Onkel Kurt beschwichtigt: „Mutter, nun schenk der Frau und Maria noch Kaffee ein, wo hast du wieder deine Gedanken.“ Der Kaffee ist nur noch warm. An der Tülle der Kanne ist ein Schaumgummi-Schmetterling als Tropfenfänger mit einem Band befestigt. So was habe ich schon lange nicht mehr gesehen. Die Frau von der Zeitung macht weiter: „Wie werden Sie Ihre goldene Hochzeit feiern?“ „Gar nicht“, sagt Tante Grete und Onkel Kurt ruft gleichzeitig: „Im Dorfkrug“. Tante Grete keift: „Darüber ist das letzte Wort noch nicht gesprochen! Ich sehe nicht ein, den Leuten Essen und Trinken zu spendieren, damit sie sich später das Maul zerreißen können. Dem passt dann das Essen nicht, der hat nicht genug gepichelt, irgendeiner hat doch immer was zu lästern, davon will ich nichts wissen.“ Da hat sie Recht. „Natürlich wird gefeiert“, sagt Onkel Kurt. „Das gehört sich so! Was sollen die Leute denken, wenn wir nicht feiern. Sieht ja so aus, als könnten wir uns das nicht leisten. Wenn es in der Zeitung steht und wir haben keinen eingeladen, dann werden sie sich das Maul zerreißen.“ Jetzt hat er Recht.
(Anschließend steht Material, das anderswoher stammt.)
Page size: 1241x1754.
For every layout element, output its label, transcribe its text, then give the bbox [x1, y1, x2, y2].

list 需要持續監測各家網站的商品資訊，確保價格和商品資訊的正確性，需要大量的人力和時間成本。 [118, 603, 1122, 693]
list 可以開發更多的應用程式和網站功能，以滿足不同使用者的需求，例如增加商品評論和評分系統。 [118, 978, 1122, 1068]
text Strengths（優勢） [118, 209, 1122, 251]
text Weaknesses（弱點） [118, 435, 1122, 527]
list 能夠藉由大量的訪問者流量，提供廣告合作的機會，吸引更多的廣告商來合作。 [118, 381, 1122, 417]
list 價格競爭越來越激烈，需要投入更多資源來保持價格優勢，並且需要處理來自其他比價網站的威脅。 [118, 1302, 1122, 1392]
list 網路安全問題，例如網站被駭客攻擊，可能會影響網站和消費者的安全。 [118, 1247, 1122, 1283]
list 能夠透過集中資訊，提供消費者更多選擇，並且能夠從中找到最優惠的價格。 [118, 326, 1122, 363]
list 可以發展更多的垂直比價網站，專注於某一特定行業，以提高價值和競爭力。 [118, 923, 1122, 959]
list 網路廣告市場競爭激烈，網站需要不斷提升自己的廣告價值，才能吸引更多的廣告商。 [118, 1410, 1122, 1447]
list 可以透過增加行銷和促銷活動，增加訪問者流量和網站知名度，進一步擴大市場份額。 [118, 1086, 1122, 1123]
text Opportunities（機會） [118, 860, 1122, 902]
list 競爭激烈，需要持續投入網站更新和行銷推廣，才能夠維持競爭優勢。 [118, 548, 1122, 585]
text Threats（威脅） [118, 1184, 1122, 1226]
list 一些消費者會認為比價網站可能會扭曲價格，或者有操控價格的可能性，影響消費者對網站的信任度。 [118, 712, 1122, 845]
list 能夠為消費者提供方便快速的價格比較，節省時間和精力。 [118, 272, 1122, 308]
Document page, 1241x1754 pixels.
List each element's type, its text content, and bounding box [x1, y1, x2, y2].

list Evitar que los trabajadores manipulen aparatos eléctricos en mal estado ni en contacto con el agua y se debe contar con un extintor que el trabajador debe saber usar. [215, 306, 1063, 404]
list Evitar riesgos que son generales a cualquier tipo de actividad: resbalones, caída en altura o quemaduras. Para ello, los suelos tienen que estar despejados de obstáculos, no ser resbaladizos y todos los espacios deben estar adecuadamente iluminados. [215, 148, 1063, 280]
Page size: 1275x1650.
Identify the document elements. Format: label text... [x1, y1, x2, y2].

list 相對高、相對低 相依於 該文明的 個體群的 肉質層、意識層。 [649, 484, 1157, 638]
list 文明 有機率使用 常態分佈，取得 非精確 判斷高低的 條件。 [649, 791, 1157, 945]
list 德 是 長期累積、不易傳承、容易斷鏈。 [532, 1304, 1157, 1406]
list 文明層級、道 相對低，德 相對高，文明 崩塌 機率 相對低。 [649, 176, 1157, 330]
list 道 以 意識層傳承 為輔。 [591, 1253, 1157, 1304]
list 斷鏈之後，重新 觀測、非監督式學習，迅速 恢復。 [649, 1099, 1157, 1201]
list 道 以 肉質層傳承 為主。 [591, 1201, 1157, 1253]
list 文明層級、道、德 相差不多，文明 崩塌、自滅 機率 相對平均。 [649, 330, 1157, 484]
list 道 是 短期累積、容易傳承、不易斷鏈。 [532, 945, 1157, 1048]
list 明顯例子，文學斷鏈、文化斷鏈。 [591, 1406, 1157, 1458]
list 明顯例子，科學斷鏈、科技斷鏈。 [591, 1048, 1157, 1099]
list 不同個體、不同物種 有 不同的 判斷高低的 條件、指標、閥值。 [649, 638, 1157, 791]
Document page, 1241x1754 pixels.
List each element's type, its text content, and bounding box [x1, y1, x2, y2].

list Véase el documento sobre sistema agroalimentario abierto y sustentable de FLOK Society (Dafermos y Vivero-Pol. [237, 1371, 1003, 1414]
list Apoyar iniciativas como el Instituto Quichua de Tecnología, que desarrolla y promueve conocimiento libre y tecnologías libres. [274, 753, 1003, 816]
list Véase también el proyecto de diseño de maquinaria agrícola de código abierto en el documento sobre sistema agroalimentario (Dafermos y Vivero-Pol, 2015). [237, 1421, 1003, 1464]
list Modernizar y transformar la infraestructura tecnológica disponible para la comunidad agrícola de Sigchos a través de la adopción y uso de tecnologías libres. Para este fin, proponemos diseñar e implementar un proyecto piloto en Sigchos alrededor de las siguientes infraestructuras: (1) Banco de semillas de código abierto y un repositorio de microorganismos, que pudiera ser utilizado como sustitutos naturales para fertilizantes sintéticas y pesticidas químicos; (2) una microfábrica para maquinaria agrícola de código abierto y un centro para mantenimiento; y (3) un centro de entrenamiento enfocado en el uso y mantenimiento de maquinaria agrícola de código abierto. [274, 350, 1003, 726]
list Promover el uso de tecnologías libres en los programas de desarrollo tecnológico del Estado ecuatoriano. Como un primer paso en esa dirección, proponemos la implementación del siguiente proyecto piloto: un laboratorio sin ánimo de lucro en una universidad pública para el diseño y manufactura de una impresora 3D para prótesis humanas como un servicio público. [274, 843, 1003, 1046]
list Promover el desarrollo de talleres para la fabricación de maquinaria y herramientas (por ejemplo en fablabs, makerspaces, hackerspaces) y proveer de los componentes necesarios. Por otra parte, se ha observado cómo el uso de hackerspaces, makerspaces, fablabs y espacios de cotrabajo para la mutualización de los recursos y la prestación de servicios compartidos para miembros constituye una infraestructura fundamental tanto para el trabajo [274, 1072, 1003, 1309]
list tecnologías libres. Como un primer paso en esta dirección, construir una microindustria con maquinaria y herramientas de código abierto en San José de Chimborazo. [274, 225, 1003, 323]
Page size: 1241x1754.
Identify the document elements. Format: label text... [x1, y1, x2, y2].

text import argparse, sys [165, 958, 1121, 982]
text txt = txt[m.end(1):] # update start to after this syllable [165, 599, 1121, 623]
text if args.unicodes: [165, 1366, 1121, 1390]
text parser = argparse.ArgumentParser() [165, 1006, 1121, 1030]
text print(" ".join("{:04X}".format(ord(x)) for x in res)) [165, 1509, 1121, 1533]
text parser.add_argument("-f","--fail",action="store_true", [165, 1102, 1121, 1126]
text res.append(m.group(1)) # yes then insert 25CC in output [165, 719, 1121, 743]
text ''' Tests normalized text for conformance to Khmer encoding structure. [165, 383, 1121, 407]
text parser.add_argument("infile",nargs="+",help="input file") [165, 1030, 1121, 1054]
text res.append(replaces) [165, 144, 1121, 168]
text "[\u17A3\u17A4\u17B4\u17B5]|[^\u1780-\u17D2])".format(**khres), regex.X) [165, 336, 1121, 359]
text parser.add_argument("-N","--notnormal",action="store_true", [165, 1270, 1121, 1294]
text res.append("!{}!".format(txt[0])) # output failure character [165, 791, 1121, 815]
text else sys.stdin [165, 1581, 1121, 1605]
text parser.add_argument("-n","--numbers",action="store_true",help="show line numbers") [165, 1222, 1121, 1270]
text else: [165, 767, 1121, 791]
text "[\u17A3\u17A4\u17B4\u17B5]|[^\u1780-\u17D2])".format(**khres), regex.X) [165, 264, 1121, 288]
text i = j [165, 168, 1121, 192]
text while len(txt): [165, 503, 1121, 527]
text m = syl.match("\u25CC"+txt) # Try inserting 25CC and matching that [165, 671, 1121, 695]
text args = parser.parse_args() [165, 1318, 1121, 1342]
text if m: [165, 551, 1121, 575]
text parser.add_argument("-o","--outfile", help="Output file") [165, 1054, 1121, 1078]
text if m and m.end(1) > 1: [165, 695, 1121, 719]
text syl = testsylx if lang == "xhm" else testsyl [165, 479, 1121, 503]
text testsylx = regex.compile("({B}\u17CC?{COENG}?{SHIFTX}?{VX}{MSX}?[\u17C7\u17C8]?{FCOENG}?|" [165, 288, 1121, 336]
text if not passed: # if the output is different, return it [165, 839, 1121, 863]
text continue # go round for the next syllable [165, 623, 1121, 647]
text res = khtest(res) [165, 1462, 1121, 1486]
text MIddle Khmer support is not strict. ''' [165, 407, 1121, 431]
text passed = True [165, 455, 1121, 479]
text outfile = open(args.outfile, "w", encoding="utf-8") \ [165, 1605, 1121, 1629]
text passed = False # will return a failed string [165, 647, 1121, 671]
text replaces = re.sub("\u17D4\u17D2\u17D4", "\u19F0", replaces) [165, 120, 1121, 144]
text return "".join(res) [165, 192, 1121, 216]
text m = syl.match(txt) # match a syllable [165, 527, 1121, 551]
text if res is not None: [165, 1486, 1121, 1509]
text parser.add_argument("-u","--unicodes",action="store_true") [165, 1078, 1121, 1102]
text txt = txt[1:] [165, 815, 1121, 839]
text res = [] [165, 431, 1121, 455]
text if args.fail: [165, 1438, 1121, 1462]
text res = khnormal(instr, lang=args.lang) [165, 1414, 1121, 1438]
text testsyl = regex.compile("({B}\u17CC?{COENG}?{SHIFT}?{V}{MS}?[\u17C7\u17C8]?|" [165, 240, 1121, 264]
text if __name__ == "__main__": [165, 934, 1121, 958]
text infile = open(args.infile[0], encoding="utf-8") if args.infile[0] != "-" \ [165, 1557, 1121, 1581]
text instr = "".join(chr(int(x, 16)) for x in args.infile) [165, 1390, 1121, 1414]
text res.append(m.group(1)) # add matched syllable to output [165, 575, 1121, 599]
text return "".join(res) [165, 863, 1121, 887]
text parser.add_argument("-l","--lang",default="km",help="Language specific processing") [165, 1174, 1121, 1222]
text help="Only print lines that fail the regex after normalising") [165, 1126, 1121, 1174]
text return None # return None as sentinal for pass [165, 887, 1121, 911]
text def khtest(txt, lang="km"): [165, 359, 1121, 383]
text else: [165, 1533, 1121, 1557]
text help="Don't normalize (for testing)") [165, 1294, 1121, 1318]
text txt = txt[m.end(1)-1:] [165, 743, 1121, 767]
„Ich hab ja gleich gesagt, es soll nicht in die Zeitung. Das braucht überhaupt keiner zu wissen.“ Die Frau von der Zeitung steht auf und sagt: „Ich glaube, Sie haben Recht. Ihre Geschichte sollte nicht in die Zeitung. Ich danke Ihnen für das Gespräch. Wir werden, wenn Sie einverstanden sind, nur die kurze Meldung in der Rubrik „Jubilare“ bringen.“ Tante Grete nickt. Wenn ich ehrlich bin, denke ich, dass diese Meldung auch nicht in die Rubrik „Jubilare“ gehört. Die Frau von der Zeitung sollte sie lieber unter der Rubrik „Herzliches Beileid“ veröffentlichen. Bin ich froh, dass ich Manni rechtzeitig losgeworden bin.